COVID-19: ‘It didn’t need to be this bad’
With Omicron sweeping the globe, the WHO’s COVID-19 lead, Dr Maria Van Kerkhove, has spent the past weeks tirelessly issuing urgent guidance for nations facing rapidly rising virus caseloads. The new variant is just the latest challenge in an extremely demanding two years for one of the globe’s leading experts on coronaviruses.
Alarm bells began ringing for Maria during the 2019 holiday season. They haven’t stopped since. Back then, the epidemiologist’s Christmas break was interrupted by news of a cluster of pneumonia patients in China caused by mysterious virus that was about to turn the world on its head.
Red flags went up immediately, Maria told me when we met on my podcast, Awake At Night. So little was known about the new virus, but all of it was concerning. Her alarm was echoed in back-to-back meetings with fellow scientists. They were all buzzing with unanswered questions.
Maria, who had been heading up the response to the respiratory disease MERS at the World Health Organization (WHO), was tasked with setting global COVID guidance. Life quickly became a whirlwind of meetings, strategy discussions and press conferences. It has barely let up.
Back then, with alarm rising, Maria and her team quickly put the world on red alert. It was clear that the fast-spreading virus had the potential to cause a pandemic. But only few nations heeded the warnings, Maria says, understandably frustrated. Far more failed to take the threat seriously.
“That hubris and that arrogance of many countries, unfortunately, I think, really set the world on a path that didn’t necessarily need to happen,” she told me. “It’s really easy to say what may have happened. But I don’t think it needed to be this bad. It didn’t.”
Our failure to tackle the virus early, with strict contact tracing and quarantine, means COVID is far more widespread — with far more casualties — than it might have been, Maria says. Yet as we move into a third year of the pandemic, she insists we have the power to subdue the virus if we want to.

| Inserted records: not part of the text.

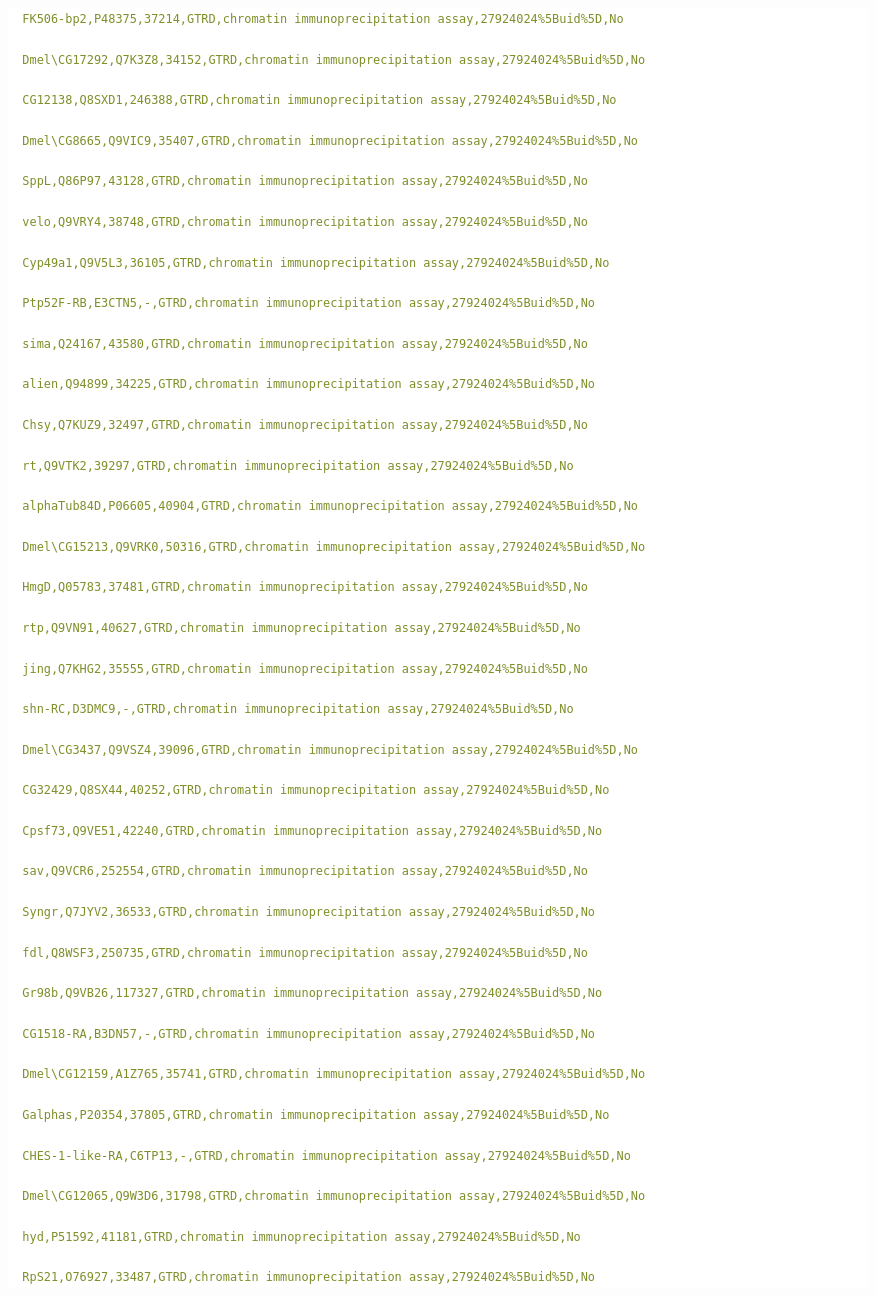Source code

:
 ```yaml
  FK506-bp2,P48375,37214,GTRD,chromatin immunoprecipitation assay,27924024%5Buid%5D,No

  Dmel\CG17292,Q7K3Z8,34152,GTRD,chromatin immunoprecipitation assay,27924024%5Buid%5D,No

  CG12138,Q8SXD1,246388,GTRD,chromatin immunoprecipitation assay,27924024%5Buid%5D,No

  Dmel\CG8665,Q9VIC9,35407,GTRD,chromatin immunoprecipitation assay,27924024%5Buid%5D,No

  SppL,Q86P97,43128,GTRD,chromatin immunoprecipitation assay,27924024%5Buid%5D,No

  velo,Q9VRY4,38748,GTRD,chromatin immunoprecipitation assay,27924024%5Buid%5D,No

  Cyp49a1,Q9V5L3,36105,GTRD,chromatin immunoprecipitation assay,27924024%5Buid%5D,No

  Ptp52F-RB,E3CTN5,-,GTRD,chromatin immunoprecipitation assay,27924024%5Buid%5D,No

  sima,Q24167,43580,GTRD,chromatin immunoprecipitation assay,27924024%5Buid%5D,No

  alien,Q94899,34225,GTRD,chromatin immunoprecipitation assay,27924024%5Buid%5D,No

  Chsy,Q7KUZ9,32497,GTRD,chromatin immunoprecipitation assay,27924024%5Buid%5D,No

  rt,Q9VTK2,39297,GTRD,chromatin immunoprecipitation assay,27924024%5Buid%5D,No

  alphaTub84D,P06605,40904,GTRD,chromatin immunoprecipitation assay,27924024%5Buid%5D,No

  Dmel\CG15213,Q9VRK0,50316,GTRD,chromatin immunoprecipitation assay,27924024%5Buid%5D,No

  HmgD,Q05783,37481,GTRD,chromatin immunoprecipitation assay,27924024%5Buid%5D,No

  rtp,Q9VN91,40627,GTRD,chromatin immunoprecipitation assay,27924024%5Buid%5D,No

  jing,Q7KHG2,35555,GTRD,chromatin immunoprecipitation assay,27924024%5Buid%5D,No

  shn-RC,D3DMC9,-,GTRD,chromatin immunoprecipitation assay,27924024%5Buid%5D,No

  Dmel\CG3437,Q9VSZ4,39096,GTRD,chromatin immunoprecipitation assay,27924024%5Buid%5D,No

  CG32429,Q8SX44,40252,GTRD,chromatin immunoprecipitation assay,27924024%5Buid%5D,No

  Cpsf73,Q9VE51,42240,GTRD,chromatin immunoprecipitation assay,27924024%5Buid%5D,No

  sav,Q9VCR6,252554,GTRD,chromatin immunoprecipitation assay,27924024%5Buid%5D,No

  Syngr,Q7JYV2,36533,GTRD,chromatin immunoprecipitation assay,27924024%5Buid%5D,No

  fdl,Q8WSF3,250735,GTRD,chromatin immunoprecipitation assay,27924024%5Buid%5D,No

  Gr98b,Q9VB26,117327,GTRD,chromatin immunoprecipitation assay,27924024%5Buid%5D,No

  CG1518-RA,B3DN57,-,GTRD,chromatin immunoprecipitation assay,27924024%5Buid%5D,No

  Dmel\CG12159,A1Z765,35741,GTRD,chromatin immunoprecipitation assay,27924024%5Buid%5D,No

  Galphas,P20354,37805,GTRD,chromatin immunoprecipitation assay,27924024%5Buid%5D,No

  CHES-1-like-RA,C6TP13,-,GTRD,chromatin immunoprecipitation assay,27924024%5Buid%5D,No

  Dmel\CG12065,Q9W3D6,31798,GTRD,chromatin immunoprecipitation assay,27924024%5Buid%5D,No

  hyd,P51592,41181,GTRD,chromatin immunoprecipitation assay,27924024%5Buid%5D,No

  RpS21,O76927,33487,GTRD,chromatin immunoprecipitation assay,27924024%5Buid%5D,No
```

And she is giving her all to do just that. Maria’s days are long, but she squeezes in as much time as she can with her young boys. The eldest, who had just turned nine when COVID hit, has been desperately worried about Maria’s safety during the pandemic, especially when she has to travel.
In February 2020, when she went to China for work, her son was convinced she wouldn’t come home. Maria told me about a heart-breaking picture of him crying while looking at a picture of her while she was away. She is glad she didn’t see it at the time. It would have been too painful.

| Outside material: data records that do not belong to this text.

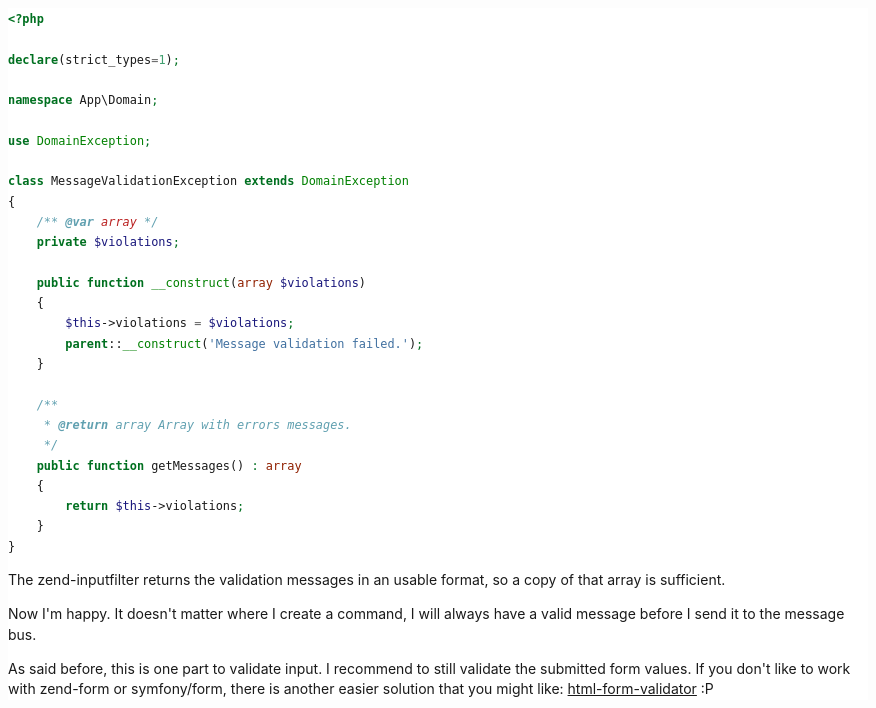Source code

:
 ```php
<?php

declare(strict_types=1);

namespace App\Domain;

use DomainException;

class MessageValidationException extends DomainException
{
    /** @var array */
    private $violations;

    public function __construct(array $violations)
    {
        $this->violations = $violations;
        parent::__construct('Message validation failed.');
    }

    /**
     * @return array Array with errors messages.
     */
    public function getMessages() : array
    {
        return $this->violations;
    }
}
```

The zend-inputfilter returns the validation messages in an usable format, so a copy of that array is sufficient.

Now I'm happy. It doesn't matter where I create a command, I will always have a valid message before I send it to the message bus.

As said before, this is one part to validate input. I recommend to still validate the submitted form values. If you don't like to work with zend-form or symfony/form, there is another easier solution that you might like: [html-form-validator](https://github.com/xtreamwayz/html-form-validator) :P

Losing time with family is a big sacrifice, for anyone. Maria has made it with grace, her eyes fixed on the goal of ending the pandemic. She knows we can do more to drive down transmission with the tools we have, from getting vaccines into more arms, to improving ventilation in public places.
There are likely more dark times ahead, yet Maria remains hopeful. Pandemics end, and COVID will too, though how soon is up to all of us. Even then, the work will be far from over. The world must be better prepared for the next pandemic and rapidly invest in health infrastructure and surveillance.
In the meantime, Maria says we can all play a role in keeping ourselves and our families safe. The WHO is asking all of us to remain vigilant over the holidays. We must all think carefully about our choices. There will be tough discussions, and agonizing decisions, in many families this Christmas.
“People should say: ‘OK, if we’re going to do this, let’s work out how can we do this as safely as possible,’” Maria said in a recent interview. “We have choices, and our choices have consequences. Don’t give the virus the opportunity to thrive.”